Nigeria has been at war for some time. Many of the crises it has managed to keep stumbling into have been troubling enough to be the moral equivalence of a war. For a few years now, there has been a low grade shooting war gnawing at us. But now more people are dying from it than from many major civil wars around the world.
Nigeria and similes of war, as well as metaphors of conflict, have been associated, for a while. Many years ago, I was invited to speak at a Spring meeting of the World Bank in Washington. As we waited for my session, we engaged in a light banter with some World Bank staff members. One of them, Peter Mousley, an English gentleman, was responsible for three countries, Nigeria, Sudan and Sierra Leone. I wondered what the three countries had in common. At the time, Sierra Leone and Sudan were struggling with long running civil wars. Mousely laughed and said there are those who wonder at the awkward grouping and there are those who see all three economies as post-conflict economies of sorts. Nigeria was not at war but the metaphor of a conflict economy seemed to suit it.

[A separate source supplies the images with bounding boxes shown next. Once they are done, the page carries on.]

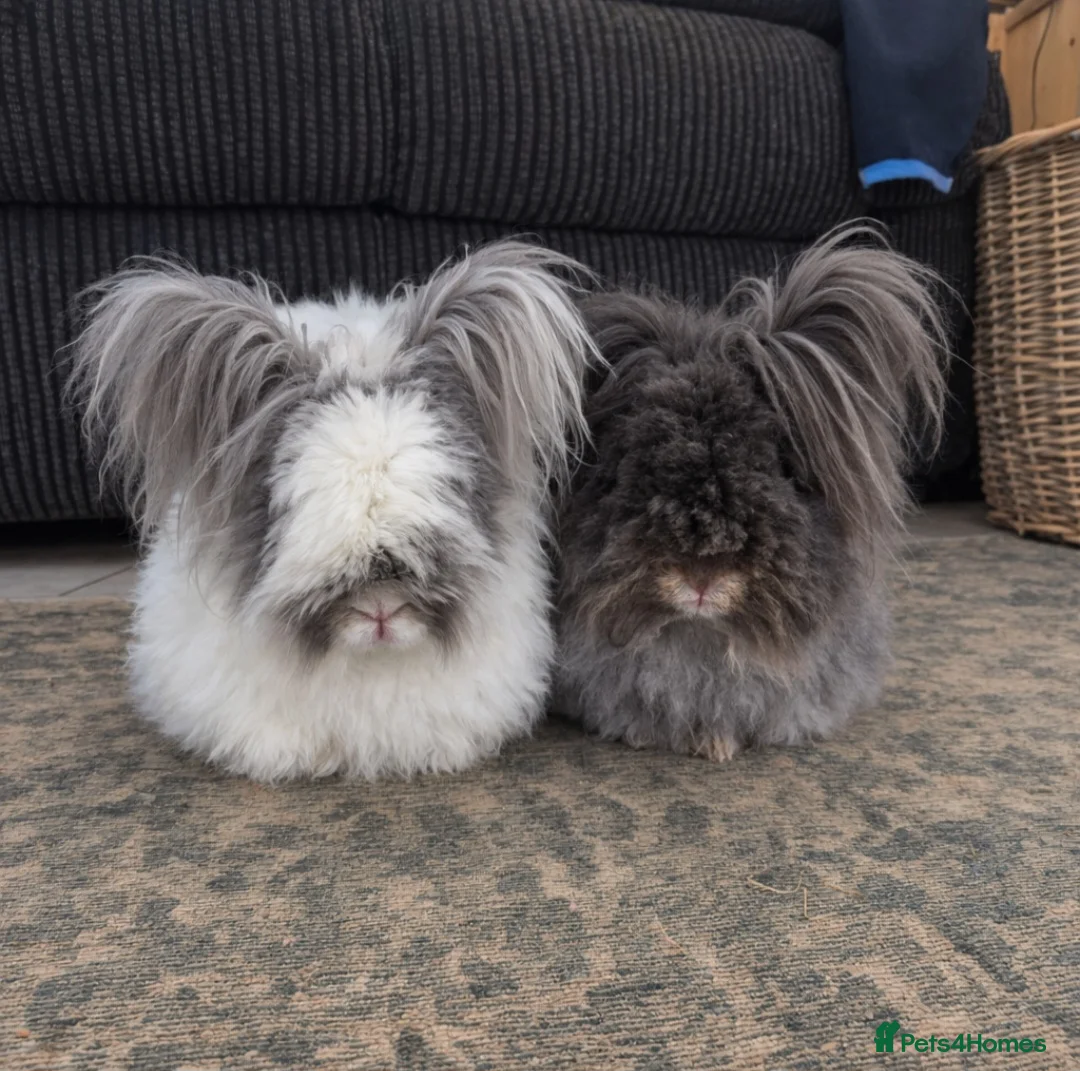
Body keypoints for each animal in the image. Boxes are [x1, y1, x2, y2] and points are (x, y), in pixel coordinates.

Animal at [553, 225, 948, 761]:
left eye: (781, 469)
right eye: (635, 462)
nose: (701, 579)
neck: (701, 637)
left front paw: (719, 746)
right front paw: (652, 736)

In the last few years, conflict has moved from metaphor to what we live. Like, the Florida Everglades, a slow moving river, so slow many do not actually realise there is flow, creeping violence has crawled out from the Niger Delta, as criminals and party toughs became militants and went from kidnapping for criminal ransom to armed environmental activists. To the North-Central where Robert Kaplan saw the coming anarchy violence reigns, finding manifestation in the cleavages of religion, ethnicity, and economic injustice; to marauding Fulani herdsmen going into a murderous rage on the matter of indigene rights and nomadic people; and, eventually the Maitatatsine and other religion-based waves of uprisings and pogroms degenerating into a full-blown insurgency in the face of a failing state and a political class choking on the vomit of its voracious appetite for corrupt enrichment.
Nigeria, denial and make-belief notwithstanding, has been in a full-scale war that has not been declared, with an enemy that is anarchic and whose identity is known only by a name: Boko Haram.
Many things are puzzling about this major war we have a way of pretending is a “police action” some nutheads who hate in the name of God whereas it is a situation as bad as Sudan before the outbreak of peace that would soon be betrayed. One of them is how it seems our military do not seem to have recourse to modern technology.
I recall the Falklands War of as far back as 1982. Its end came while I was on the telephone with the late General Joseph Nanven Garba. I was putting finishes touches to my Ph.D. thesis in Bloomington, Indiana and Garba was a Fellow at the Kennedy School at Harvard. As I was running some of my conclusions by him on the phone when he suddenly said, “It’s over”. He had apparently had an eye on a television set as we spoke and saw the breaking news of Argentina’s surrender. “American technology won it for them”, he commented. Indeed, American satellite intelligence helped Britain win that war. That technology is today so advanced you can pick up the name tag on a soldier from outer space. So, how come rocket launcher vehicles can travel through desert-like conditions around Maiduguri and arrive at an Army barracks undetected, when even Google earth can track such movement? Then, there is the case of the biggest victims, the local residents. They are being slaughtered like chicken in these attacks and it seems improbable insurgents can function without locals knowing enough to provide intelligence that can aid proactive actions of deterrence.
Then, there is also the calculus of this descent into anarchy. Man may be an emotional being but many of the conflicts of Africa only barely mask the goals of those who prosecute them. Many times, it is for control of mineral resources so the contending groups can have access to the economic rent. In the Boko Haram case, you see slight traces of the benefits of political actors who may support from the background.
When politicians use the instrument of making the country difficult to govern as part of the politics of power erosion, to shrink the legitimacy of an incumbent, you assume a certain calculus in the end game. It may be desirable to get rid of the current government at the centre but the continuing cost of anarchy, after one is rid of such a regime, just seems too high for reasoning politicians to deploy as a covert tactic. So, why can people with intelligence on sources of covert support for the violence not be properly engaged? Everyone is losing. The economy of the North-East is near collapse, infrastructure and other assets are being devastated. The country’s image is sullied by broadcast signals of primitive and bestial anarchists which its military is at a loss on how to contain and the Leviathan looks a complete failure in its first duty of ensuring the security of all.
The zero sum game has become lose-lose so the real incentive is for reconciliation to stop the rot. A military solution is not optimal but the military needs to up the containment game so a political resolution can be attained.
There are those who think the prolonged conflict is creating a whole class of people, including those in the military-industrial complex, who profit from it. If that be the case, the urgency to end the conflict, is even more, because interested parties could make the culture of death a living and thriving industry.
It is time for a gospel of life to expel this culture of death consuming us. We can start preaching it in the North-East.
Let there be life in the far reaches of our troubled national soul, even on the fringes of Lake Chad that we may all live. Neighbouring countries and even friends with the technology, who are far away should, in human solidarity, help us save us from ourselves.
–Utomi, political economist and Professor of Entrepreneurship, is founder of the Centre for Values in Leadership.